======== Text segment

Zimbabwe: The Book of Memory by Petina Gappah

A Cambridge-educated albino woman, Memory, finds herself convicted of the murder of her adoptive father. As she appeals to overturn her death sentence, she recollects the events of her childhood in letters to a journalist. She is othered as a child, bullied by children, avoided by adults who fear she carries evil forces. Later, her attempts to find love are shattered by betrayals. In prison, she begins using writing to decompress events and make sense of them, recover lost memories, and expand her understanding of herself and those around her. She turns her cell into a room of her own. And when new discoveries shatter the foundations of her beliefs about her life, writing and the solidarity she finds among other women prisoners and employees keep her grounded.

Italy: The Days of Abandonment by Elena Ferrante

Olga grows up with a severe fear of becoming one of those women who “broke like knickknacks in the hands of their straying men.” As a child, she watches “a large, energetic” neighbor disintegrate after being left by her husband. From her mother, she learns that this problem of women being devastated by abandonment is widespread. So, she prioritizes her husband’s career over hers. She avoids “raised voices, movements that were too brusque” and learns “to speak little and in a thoughtful manner.” When her husband leaves her anyway, she tells herself not to be like that poverella of her childhood. The darkness doesn’t seek her permission as it drags her down and, in her descent, she becomes crass and paranoid, the kind of woman who terrifies her own children and alienates her friends. Like that poverella. At her lowest moment, she defecates in the vegetation at the neighborhood park. This is a story of a woman who walks through fire to learn the meaning of solidarity and, in doing so, finds her voice.

================

▶ [Brief 1]
In the book summaries, who receives the letters in which Memory recalls her childhood?
▶ [Brief 2]
Return the part of the book summaries between "Zimbabwe: The Book" and "keep her grounded.", inclusive.

======== Data for analysis

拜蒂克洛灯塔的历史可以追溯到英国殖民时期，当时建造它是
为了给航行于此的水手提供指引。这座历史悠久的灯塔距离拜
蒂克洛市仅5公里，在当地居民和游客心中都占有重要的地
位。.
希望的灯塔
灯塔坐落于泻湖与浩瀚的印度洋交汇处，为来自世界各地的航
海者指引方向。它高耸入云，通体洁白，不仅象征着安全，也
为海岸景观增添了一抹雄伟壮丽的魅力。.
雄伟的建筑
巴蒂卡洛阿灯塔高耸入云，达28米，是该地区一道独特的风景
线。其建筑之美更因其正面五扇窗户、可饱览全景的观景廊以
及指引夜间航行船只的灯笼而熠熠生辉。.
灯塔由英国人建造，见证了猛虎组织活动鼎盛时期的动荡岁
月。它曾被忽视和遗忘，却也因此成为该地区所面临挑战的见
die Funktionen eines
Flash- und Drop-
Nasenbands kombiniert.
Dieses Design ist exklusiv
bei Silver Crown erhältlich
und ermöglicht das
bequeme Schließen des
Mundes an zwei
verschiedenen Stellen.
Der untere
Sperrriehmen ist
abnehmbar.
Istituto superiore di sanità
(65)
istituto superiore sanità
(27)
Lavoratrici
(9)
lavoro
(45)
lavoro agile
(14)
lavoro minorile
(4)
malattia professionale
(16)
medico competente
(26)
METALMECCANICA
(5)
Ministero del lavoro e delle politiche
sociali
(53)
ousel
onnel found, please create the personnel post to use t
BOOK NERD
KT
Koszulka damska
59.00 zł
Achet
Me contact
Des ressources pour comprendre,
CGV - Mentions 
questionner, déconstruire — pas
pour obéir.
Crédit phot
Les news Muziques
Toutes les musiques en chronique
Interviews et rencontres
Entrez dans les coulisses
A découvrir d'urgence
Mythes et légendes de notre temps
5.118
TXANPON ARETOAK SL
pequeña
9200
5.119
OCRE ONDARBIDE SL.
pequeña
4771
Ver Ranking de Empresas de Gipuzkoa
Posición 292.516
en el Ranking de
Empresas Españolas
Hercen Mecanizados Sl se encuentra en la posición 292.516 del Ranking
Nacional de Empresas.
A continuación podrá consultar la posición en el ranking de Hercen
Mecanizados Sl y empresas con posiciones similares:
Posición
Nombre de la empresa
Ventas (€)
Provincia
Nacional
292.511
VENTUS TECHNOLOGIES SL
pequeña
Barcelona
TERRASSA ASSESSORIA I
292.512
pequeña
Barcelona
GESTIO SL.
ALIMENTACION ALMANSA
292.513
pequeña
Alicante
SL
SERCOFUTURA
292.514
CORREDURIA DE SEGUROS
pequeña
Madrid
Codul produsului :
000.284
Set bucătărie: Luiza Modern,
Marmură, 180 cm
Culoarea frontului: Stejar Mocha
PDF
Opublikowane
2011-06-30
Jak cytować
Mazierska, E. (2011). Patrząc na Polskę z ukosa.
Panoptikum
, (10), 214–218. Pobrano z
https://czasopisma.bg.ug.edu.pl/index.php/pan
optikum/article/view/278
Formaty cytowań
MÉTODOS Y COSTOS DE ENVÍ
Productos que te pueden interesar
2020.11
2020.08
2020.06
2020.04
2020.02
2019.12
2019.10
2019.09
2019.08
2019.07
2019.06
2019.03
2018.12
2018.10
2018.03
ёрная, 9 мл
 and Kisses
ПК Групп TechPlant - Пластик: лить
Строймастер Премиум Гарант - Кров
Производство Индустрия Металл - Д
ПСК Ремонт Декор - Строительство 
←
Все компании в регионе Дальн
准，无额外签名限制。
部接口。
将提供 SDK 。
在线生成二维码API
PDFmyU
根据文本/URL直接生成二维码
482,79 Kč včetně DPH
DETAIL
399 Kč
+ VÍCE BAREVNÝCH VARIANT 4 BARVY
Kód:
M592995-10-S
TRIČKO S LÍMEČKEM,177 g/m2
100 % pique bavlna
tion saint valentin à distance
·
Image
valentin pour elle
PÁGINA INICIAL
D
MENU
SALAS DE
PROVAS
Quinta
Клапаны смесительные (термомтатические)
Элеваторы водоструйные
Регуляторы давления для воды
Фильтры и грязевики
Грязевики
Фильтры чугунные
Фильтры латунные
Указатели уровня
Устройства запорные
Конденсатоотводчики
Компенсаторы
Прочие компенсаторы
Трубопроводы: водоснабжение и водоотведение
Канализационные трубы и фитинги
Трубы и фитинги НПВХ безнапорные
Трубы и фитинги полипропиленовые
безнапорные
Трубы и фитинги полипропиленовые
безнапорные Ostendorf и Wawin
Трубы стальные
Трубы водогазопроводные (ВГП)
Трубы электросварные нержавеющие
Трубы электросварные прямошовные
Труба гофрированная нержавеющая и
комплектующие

================

▶ [Result 1]
A journalist.

▶ [Result 2]
Zimbabwe: The Book of Memory by Petina Gappah

A Cambridge-educated albino woman, Memory, finds herself convicted of the murder of her adoptive father. As she appeals to overturn her death sentence, she recollects the events of her childhood in letters to a journalist. She is othered as a child, bullied by children, avoided by adults who fear she carries evil forces. Later, her attempts to find love are shattered by betrayals. In prison, she begins using writing to decompress events and make sense of them, recover lost memories, and expand her understanding of herself and those around her. She turns her cell into a room of her own. And when new discoveries shatter the foundations of her beliefs about her life, writing and the solidarity she finds among other women prisoners and employees keep her grounded.